FISH TANK: wisdom in a teenager
January 20th, 2010 by Annie and Lisa

One of the more interesting characters on the screen right now is the angry, vulnerable and directionless Mia (Katie Jarvis) in the British film FISH TANK, directed by Andrea Arnold (currently screening at IFC Center). A 15 year old girl clothed in baggy sweat suits, Mia spends her free time drinking liquor and practicing awkward dance moves by herself. She’s looking for expression and it spills out through her rage as she tumbles through mistakes and near scrapes with disaster with a kind of tough resilience that would make you want to hug her… if you weren’t worried about her breaking your nose.

The story focuses on Mia’s discovery of a much needed father figure in her mother’s new boyfriend Connor (Michael Fassbender). Connor is kind to her and takes an interest that seems genuine at first until their relationship begins to move into uncomfortable territory and they have sex. When he disappears, Mia goes after him with the kind of zeal that would put most stalkers to shame. Without spoiling it, let’s just say things go very wrong but they could have been much much worse. Many filmmakers would have been tempted to go for the darkest moment possible, to give the story more weight and finality, but instead we are left at the end with the skillful balance of a little hope and a huge collective sigh of relief, without it feeling sticky or contrived.

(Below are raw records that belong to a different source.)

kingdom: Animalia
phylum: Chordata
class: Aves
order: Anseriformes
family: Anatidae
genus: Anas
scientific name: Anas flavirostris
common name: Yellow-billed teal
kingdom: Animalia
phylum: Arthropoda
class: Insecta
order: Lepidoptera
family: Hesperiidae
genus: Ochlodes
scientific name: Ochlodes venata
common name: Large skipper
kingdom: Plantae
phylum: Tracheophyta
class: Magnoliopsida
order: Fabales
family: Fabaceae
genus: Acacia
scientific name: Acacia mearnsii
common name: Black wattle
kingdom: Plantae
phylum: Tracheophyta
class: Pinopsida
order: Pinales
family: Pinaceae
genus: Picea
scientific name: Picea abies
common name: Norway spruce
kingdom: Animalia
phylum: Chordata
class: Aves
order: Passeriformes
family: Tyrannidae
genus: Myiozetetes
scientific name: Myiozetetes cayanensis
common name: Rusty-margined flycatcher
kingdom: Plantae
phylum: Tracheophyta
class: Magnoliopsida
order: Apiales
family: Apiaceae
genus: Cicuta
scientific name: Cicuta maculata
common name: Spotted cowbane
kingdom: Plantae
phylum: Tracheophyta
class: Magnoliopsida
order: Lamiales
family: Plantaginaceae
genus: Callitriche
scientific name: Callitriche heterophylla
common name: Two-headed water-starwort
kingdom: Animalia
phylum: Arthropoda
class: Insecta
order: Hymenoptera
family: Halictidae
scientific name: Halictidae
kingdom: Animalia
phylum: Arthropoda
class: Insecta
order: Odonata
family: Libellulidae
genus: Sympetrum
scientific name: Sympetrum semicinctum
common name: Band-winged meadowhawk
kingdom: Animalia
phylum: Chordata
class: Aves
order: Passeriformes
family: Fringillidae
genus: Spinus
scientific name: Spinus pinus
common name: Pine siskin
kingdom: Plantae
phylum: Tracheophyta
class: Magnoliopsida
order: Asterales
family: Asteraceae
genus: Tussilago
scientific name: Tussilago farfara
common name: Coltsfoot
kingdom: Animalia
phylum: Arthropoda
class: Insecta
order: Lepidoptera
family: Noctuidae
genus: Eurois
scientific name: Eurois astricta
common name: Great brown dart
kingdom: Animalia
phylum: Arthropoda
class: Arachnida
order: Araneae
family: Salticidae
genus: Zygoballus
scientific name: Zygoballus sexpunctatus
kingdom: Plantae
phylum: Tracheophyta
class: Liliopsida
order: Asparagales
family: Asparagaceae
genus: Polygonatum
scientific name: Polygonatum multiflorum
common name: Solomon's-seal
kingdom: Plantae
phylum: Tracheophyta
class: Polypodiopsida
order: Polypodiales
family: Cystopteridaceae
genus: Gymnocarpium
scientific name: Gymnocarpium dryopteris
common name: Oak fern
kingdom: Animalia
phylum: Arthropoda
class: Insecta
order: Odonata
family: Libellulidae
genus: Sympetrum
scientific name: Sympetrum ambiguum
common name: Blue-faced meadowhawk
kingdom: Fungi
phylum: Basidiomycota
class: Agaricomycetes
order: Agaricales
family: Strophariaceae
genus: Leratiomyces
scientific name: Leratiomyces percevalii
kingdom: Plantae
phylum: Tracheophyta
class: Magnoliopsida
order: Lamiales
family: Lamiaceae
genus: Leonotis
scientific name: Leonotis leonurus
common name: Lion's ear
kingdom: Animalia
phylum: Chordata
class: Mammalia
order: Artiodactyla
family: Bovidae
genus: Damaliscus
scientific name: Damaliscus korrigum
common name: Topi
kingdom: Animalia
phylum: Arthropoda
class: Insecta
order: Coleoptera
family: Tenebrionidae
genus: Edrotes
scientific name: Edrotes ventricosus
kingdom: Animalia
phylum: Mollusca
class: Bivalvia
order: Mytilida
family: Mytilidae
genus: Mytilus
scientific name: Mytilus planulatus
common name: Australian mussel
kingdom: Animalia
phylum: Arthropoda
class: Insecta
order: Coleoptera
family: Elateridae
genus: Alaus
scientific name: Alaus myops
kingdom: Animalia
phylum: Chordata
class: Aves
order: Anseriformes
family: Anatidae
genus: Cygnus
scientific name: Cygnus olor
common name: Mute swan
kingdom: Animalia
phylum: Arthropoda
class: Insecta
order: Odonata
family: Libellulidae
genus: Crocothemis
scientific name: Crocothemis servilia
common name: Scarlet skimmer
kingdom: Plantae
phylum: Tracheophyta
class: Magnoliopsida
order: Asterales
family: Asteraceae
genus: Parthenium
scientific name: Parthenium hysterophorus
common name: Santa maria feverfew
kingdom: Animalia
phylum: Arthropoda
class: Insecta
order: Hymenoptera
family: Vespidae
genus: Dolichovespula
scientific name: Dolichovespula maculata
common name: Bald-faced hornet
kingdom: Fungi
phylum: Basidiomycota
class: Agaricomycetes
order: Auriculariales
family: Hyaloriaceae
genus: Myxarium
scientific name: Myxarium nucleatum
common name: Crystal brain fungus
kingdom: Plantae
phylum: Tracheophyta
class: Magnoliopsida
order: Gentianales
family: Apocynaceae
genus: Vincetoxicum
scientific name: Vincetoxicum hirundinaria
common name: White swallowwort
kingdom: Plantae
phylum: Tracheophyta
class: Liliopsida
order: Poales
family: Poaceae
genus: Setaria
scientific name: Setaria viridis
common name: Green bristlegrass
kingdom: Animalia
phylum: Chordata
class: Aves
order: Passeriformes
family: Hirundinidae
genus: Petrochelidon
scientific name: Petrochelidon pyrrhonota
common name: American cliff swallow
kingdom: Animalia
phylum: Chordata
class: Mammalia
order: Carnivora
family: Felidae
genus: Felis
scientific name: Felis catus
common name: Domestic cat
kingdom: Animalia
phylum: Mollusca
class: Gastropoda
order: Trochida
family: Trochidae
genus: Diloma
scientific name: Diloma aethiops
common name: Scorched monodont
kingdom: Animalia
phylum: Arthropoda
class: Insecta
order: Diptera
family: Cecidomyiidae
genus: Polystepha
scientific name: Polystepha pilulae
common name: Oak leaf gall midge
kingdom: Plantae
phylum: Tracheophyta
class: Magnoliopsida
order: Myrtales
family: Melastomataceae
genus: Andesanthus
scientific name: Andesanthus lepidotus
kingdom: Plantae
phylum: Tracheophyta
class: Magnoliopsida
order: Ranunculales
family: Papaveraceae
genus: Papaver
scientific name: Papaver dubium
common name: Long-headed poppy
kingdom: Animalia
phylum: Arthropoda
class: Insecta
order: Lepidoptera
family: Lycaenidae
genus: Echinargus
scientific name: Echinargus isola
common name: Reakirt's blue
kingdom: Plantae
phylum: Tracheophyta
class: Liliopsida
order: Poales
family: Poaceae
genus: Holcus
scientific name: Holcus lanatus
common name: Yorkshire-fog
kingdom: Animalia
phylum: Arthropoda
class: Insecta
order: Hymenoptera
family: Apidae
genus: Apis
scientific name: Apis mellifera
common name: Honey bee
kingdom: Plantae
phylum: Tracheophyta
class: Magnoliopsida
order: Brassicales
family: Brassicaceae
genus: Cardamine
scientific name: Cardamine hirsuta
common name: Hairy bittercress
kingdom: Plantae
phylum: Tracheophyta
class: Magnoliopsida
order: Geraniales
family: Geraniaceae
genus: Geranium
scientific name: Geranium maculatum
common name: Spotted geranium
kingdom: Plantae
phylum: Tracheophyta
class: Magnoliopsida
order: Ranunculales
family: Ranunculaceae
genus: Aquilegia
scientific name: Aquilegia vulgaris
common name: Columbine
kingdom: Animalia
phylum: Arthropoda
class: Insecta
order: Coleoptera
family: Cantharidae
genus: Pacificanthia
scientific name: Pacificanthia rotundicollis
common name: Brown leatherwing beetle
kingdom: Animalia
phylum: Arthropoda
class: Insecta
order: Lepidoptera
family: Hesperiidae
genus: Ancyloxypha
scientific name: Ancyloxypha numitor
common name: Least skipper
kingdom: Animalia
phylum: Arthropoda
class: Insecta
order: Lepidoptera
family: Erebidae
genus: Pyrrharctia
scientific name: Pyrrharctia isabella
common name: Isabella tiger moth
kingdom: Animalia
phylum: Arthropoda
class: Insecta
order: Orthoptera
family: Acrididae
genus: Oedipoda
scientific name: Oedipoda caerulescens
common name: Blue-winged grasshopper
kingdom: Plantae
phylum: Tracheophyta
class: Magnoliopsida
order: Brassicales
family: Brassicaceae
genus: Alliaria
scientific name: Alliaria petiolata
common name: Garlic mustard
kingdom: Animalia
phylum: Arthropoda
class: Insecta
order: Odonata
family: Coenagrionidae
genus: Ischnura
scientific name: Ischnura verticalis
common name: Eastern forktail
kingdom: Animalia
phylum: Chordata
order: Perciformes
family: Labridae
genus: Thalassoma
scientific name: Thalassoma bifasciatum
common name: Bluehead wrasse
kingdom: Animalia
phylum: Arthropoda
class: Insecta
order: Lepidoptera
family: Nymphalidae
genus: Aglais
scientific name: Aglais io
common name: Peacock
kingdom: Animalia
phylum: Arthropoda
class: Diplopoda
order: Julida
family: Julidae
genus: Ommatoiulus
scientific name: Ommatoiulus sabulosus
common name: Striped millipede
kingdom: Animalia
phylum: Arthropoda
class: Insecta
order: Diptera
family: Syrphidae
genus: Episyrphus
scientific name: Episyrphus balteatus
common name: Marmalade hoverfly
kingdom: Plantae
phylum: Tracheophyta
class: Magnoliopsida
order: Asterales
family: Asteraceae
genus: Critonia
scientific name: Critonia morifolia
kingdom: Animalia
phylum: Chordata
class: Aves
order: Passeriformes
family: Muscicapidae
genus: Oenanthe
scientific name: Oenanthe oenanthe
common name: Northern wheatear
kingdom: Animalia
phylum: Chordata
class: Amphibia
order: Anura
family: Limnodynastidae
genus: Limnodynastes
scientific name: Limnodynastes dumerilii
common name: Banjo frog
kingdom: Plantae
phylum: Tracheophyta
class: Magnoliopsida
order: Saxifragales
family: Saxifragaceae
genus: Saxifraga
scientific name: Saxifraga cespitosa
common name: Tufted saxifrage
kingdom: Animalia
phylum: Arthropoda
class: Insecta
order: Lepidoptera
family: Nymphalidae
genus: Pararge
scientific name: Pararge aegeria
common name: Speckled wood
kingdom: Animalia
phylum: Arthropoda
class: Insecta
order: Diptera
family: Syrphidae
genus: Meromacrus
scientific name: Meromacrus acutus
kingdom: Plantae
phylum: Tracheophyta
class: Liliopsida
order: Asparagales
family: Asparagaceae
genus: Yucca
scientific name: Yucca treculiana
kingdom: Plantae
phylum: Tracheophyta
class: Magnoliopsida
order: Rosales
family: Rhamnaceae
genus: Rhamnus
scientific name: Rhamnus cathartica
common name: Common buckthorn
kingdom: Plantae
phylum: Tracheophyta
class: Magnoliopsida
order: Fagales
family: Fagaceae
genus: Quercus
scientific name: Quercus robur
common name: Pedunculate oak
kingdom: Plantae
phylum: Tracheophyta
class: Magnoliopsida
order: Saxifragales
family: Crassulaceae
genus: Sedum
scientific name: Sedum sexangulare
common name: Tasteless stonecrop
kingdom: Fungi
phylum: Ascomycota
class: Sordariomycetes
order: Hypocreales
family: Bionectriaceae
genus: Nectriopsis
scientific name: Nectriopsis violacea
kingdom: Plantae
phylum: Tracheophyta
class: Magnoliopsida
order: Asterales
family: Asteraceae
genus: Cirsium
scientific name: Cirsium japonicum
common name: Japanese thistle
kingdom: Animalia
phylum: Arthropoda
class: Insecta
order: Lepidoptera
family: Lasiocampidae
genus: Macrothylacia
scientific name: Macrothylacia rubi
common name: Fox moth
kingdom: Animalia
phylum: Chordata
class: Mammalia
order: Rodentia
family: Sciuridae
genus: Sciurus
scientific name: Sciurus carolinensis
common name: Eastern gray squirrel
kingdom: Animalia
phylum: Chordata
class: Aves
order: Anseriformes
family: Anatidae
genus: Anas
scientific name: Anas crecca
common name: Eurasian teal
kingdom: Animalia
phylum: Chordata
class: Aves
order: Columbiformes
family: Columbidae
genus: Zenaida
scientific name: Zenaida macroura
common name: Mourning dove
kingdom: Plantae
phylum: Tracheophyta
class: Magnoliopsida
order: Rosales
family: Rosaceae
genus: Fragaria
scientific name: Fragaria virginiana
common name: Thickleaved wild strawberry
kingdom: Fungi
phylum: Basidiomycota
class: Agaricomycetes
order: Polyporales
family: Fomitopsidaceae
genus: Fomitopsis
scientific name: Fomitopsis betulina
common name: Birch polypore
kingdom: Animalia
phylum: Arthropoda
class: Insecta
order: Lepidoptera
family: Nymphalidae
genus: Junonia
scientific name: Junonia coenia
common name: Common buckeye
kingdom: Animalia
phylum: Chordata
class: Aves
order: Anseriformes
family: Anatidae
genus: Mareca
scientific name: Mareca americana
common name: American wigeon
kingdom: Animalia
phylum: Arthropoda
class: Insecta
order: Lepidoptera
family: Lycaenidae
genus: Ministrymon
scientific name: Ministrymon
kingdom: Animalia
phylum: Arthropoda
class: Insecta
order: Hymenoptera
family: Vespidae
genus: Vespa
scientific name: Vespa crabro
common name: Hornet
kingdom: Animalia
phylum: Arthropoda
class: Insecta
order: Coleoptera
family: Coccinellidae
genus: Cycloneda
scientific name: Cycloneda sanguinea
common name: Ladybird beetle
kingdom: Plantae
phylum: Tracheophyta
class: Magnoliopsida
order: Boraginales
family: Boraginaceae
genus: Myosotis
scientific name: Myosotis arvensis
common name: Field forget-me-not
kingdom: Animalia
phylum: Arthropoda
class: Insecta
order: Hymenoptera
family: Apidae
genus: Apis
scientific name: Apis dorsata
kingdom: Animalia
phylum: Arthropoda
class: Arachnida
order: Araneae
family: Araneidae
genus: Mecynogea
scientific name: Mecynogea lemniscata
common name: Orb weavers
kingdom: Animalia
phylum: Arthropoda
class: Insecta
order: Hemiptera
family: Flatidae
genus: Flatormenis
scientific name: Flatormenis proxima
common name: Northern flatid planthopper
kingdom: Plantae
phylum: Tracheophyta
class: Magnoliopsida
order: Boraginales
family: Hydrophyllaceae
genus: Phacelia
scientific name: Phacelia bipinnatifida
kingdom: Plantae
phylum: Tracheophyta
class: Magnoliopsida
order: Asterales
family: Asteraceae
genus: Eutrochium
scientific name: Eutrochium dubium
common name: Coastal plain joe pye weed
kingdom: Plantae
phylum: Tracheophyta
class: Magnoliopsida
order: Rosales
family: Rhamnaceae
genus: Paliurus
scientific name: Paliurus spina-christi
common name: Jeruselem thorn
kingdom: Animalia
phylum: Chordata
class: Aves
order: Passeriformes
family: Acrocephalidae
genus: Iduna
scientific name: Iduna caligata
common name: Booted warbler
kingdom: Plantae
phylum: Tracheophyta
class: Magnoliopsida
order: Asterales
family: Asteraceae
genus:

As I walked out of the theater I kept thinking that these are the stories that we never hear about…. that happen all the time. These are the stories where right before someone’s life is about to hurtle sensationally off a cliff, they hit the brakes and turn around awkwardly. Bruised and embarrassed, ashamed and angry, and a bit wiser, they try to find a new path. This film has the wisdom born of real life.